Im Mauerwald in Masuren stehen 30 unzerstörte Bunker aus dem Zweiten Weltkrieg (1939-1945), in dem sich das Oberkommando des Heeres (OKH) einquartiert hatte. Von hier aus plante und führte das OKH zusammen mit dem nahe gelegenen Führerhauptquartier "Wolfsschanze" den Krieg gegen den einstigen Verbündeteten Sowjetunion.

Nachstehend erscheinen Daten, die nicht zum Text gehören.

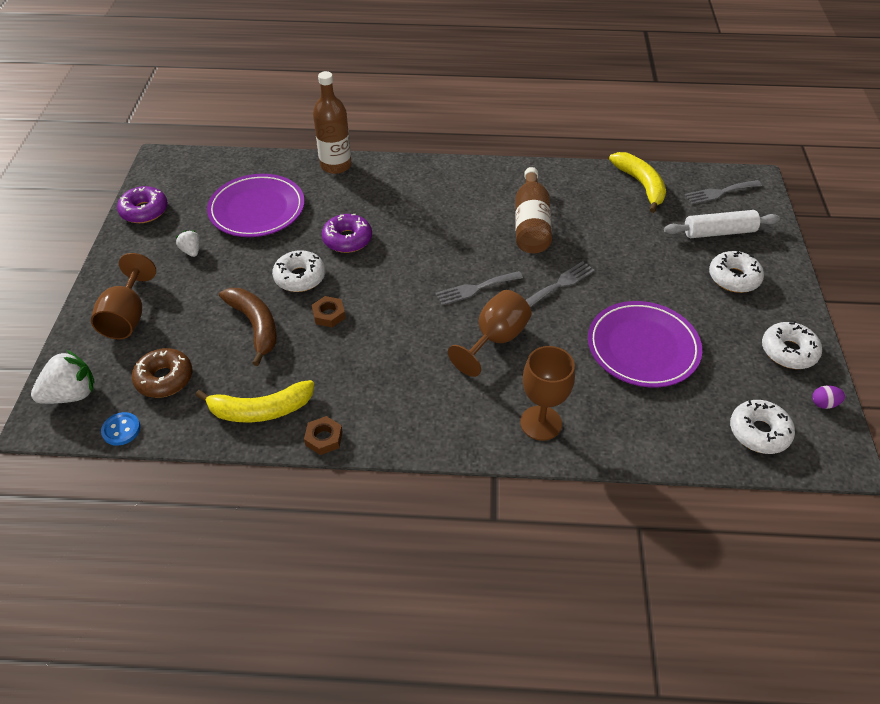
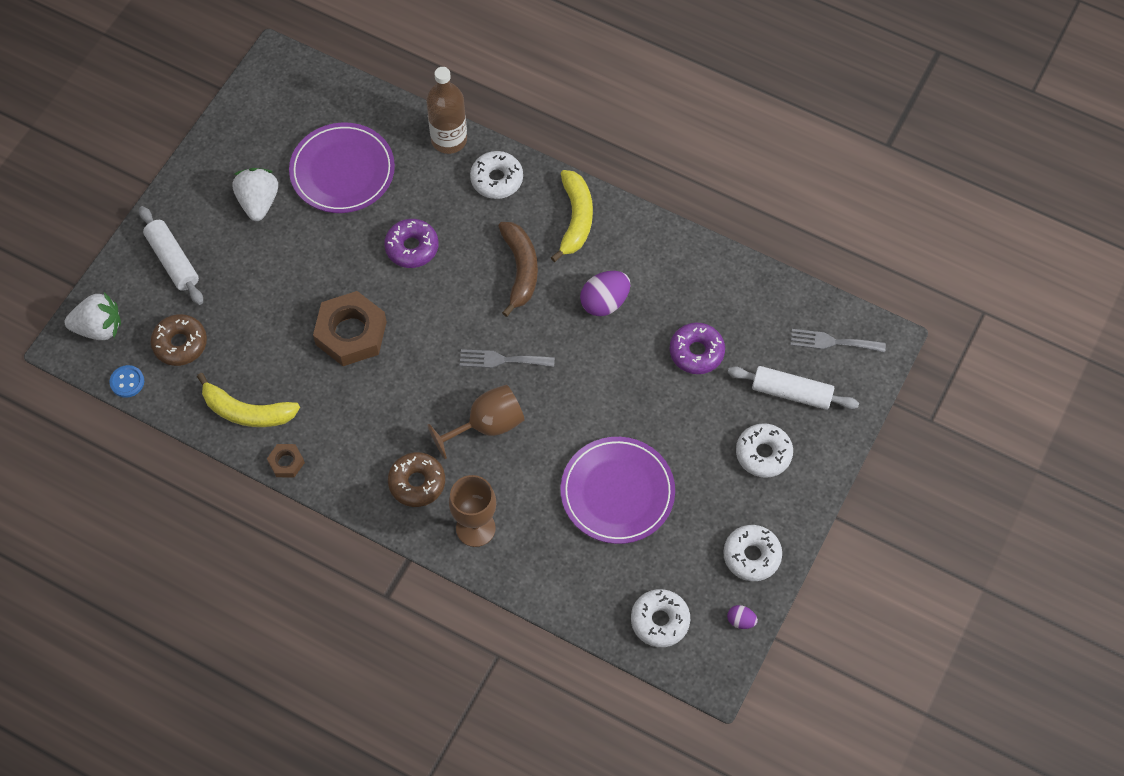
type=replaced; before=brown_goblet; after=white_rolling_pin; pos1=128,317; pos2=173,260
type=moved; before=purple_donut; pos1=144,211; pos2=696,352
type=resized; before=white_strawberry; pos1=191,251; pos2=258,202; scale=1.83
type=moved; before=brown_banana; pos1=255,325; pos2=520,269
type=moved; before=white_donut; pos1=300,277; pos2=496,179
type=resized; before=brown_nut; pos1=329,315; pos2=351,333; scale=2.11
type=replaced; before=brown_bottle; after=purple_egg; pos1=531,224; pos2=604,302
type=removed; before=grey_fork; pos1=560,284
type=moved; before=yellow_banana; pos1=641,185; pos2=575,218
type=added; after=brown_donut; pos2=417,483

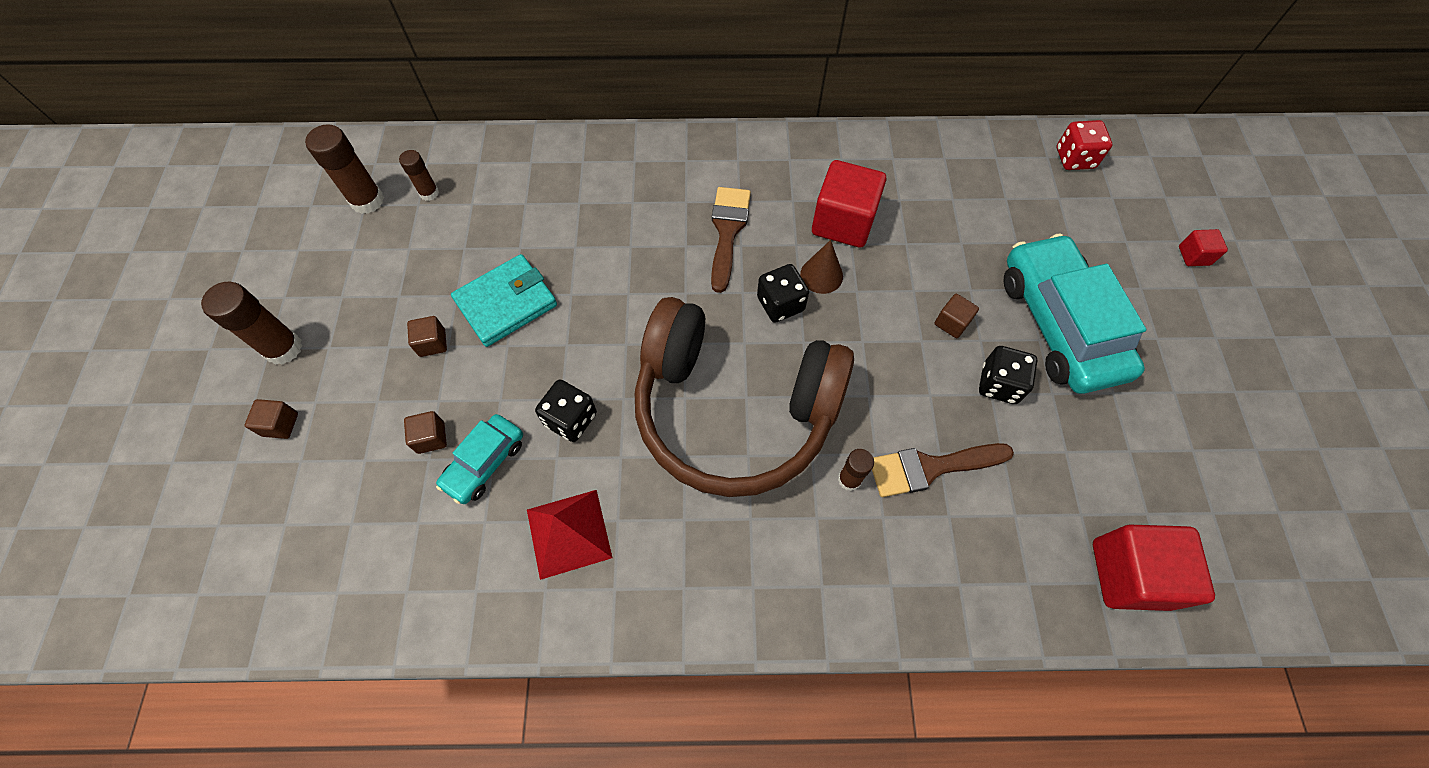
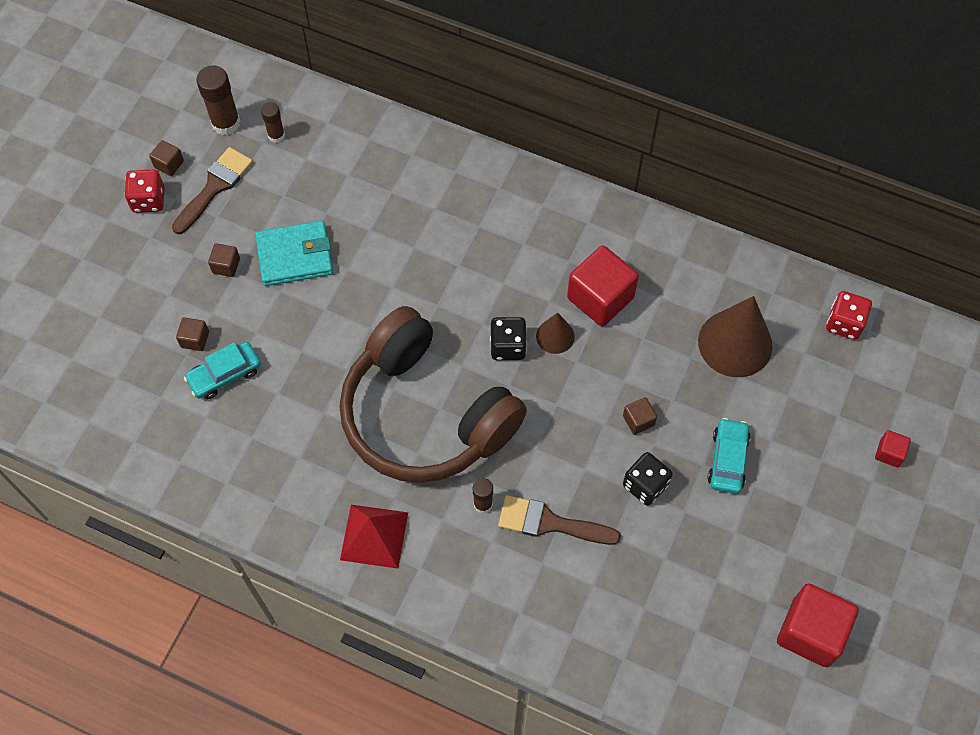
type=removed; before=brown_glue_stick; pos1=283,348
type=moved; before=brown_cube; pos1=280,424; pos2=169,164
type=moved; before=red_pyramid; pos1=569,533; pos2=374,536
type=removed; before=black_dice; pos1=570,419
type=moved; before=brown_brush; pos1=727,231; pos2=215,187
type=resized; before=turquoise_car; pos1=1059,324; pos2=727,460; scale=0.51
type=moved; before=red_cube; pos1=1130,574; pos2=810,632
type=added; after=red_dice; pos2=148,200
type=added; after=brown_cone; pos2=735,343

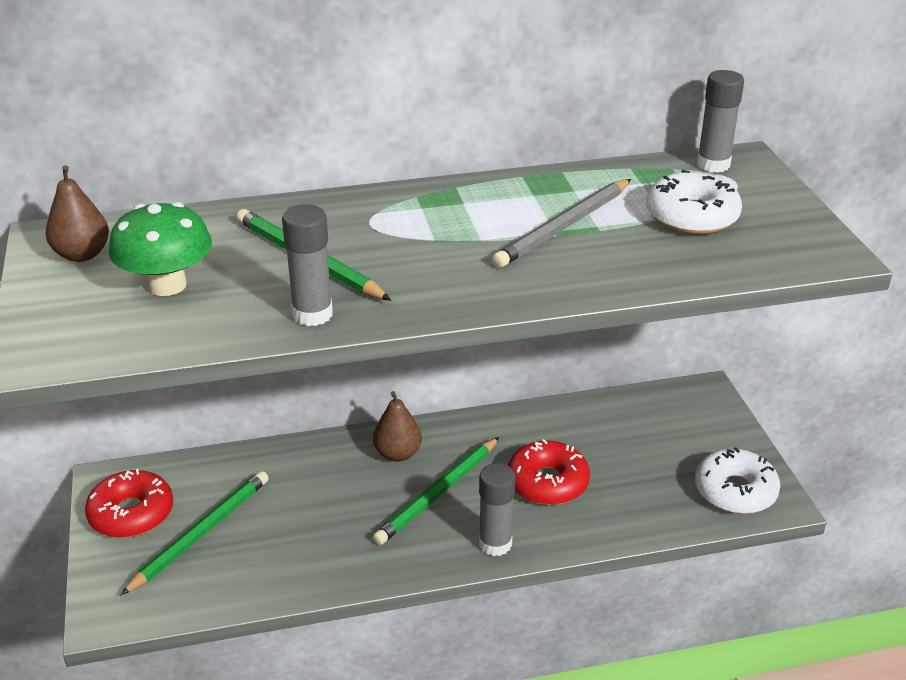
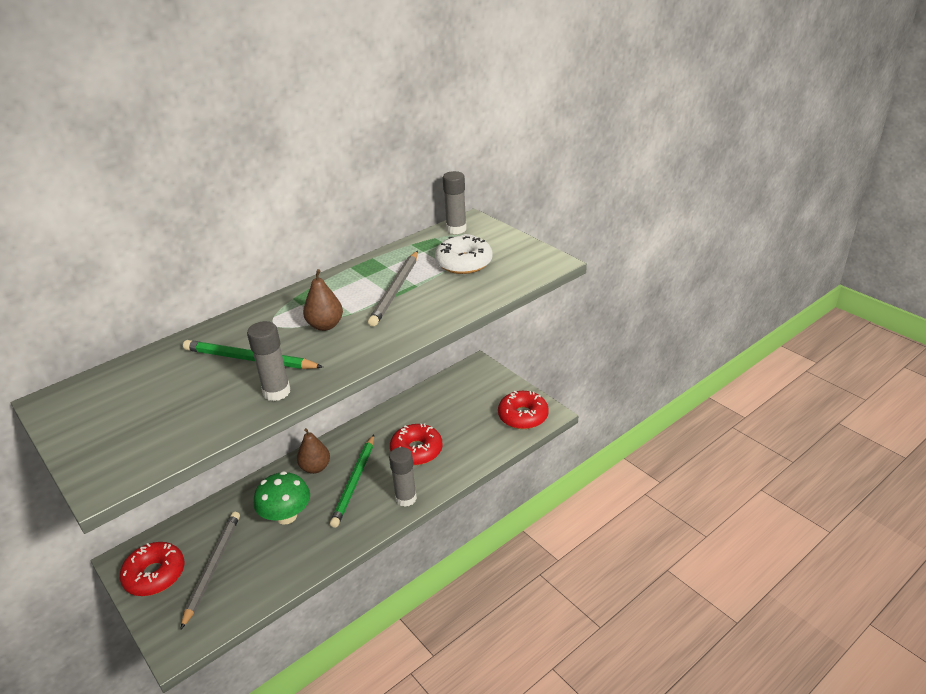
type=moved; before=brown_pear; pos1=82,254; pos2=325,325
type=moved; before=green_mushroom; pos1=167,285; pos2=286,516
type=recoloured; before=green_pencil; after=grey_pencil; pos1=200,533; pos2=212,568
type=recoloured; before=white_donut; after=red_donut; pos1=735,491; pos2=523,416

Schutzbunker im Mauerwald in MasurenPolen Fotos
Ein spezieller Putz sorgte dafür, dass sich schnell Moose an den Außenwänden der Bunker ansiedelten. Die Decken wurden mit Gräsern und Bäumen bepflanzt. So waren die Betonbunker aus der Luft nur schwer auszumachen. Fotos: Frank Hilbert

"Papa, dieser Turm wurde im vorigen Jahr gebaut. Ich habe im Internet gelesen, dass in Polen die meisten neuen Türme nach einem Jahr einstürzen“, ruft ein dreizehnjähriger Junge seinem Vater zu, während er lachend die Treppen herunterspringt. Papa verdreht die Augen, während er sich anschickt, die Plattform des 38 m hohen Turmes ebenfalls zu verlassen. Der Wind hat gerade aufgefrischt. Er rüttelt und zerrt an der Stahlkonstruktion und lässt sie hin und her schwanken. Ich lasse mich nicht vom Geplapper des neunmalklugen Teenagers verunsichern und genieße den Rundumblick. Der Turm steht inmitten eines dichten Waldes unweit des Mauersees (Jezioro Mamry), auf dem bunte Segel in der Sonne leuchten. Er ist mit 104 Quadratkilometern der zweitgrößte See Masurens. Dass der Aussichtsturm umstürzt, ist nicht zu befürchten. Er ist fest verankert auf der Decke eines Bunkers aus dem Zweiten Weltkrieg.
Der Wald trägt den Namen "Mauerwald". Vom Turm aus sind sie nicht zu erkennen. Aber die hohen, dicht zusammenstehenden Bäume verbergen Bunker und andere militärische Bauten aus der Zeit des Zweiten Weltkrieges, die die Wehrmacht errichten ließ. Wie der Wald hieß die Anlage ebenfalls "Mauerwald". Sie diente zwischen 1941 und 1944 als Hauptquartier des Oberkommandos des Heeres (OKH) und als Quartier des Heereshauptversorgungsdienstes. Das Besondere an ihr ist, dass sie im Gegensatz zum nur 20 Kilometer entfernten Führerhauptquartier "Wolfsschanze" nicht gesprengt wurde. So können Besucher noch etliche unzerstörte Bunker besichtigen. Mit seinen 250 Objekten, darunter 30 Bunkern, war das Quartier des OKH auch deutlich größer als die "Wolfsschanze".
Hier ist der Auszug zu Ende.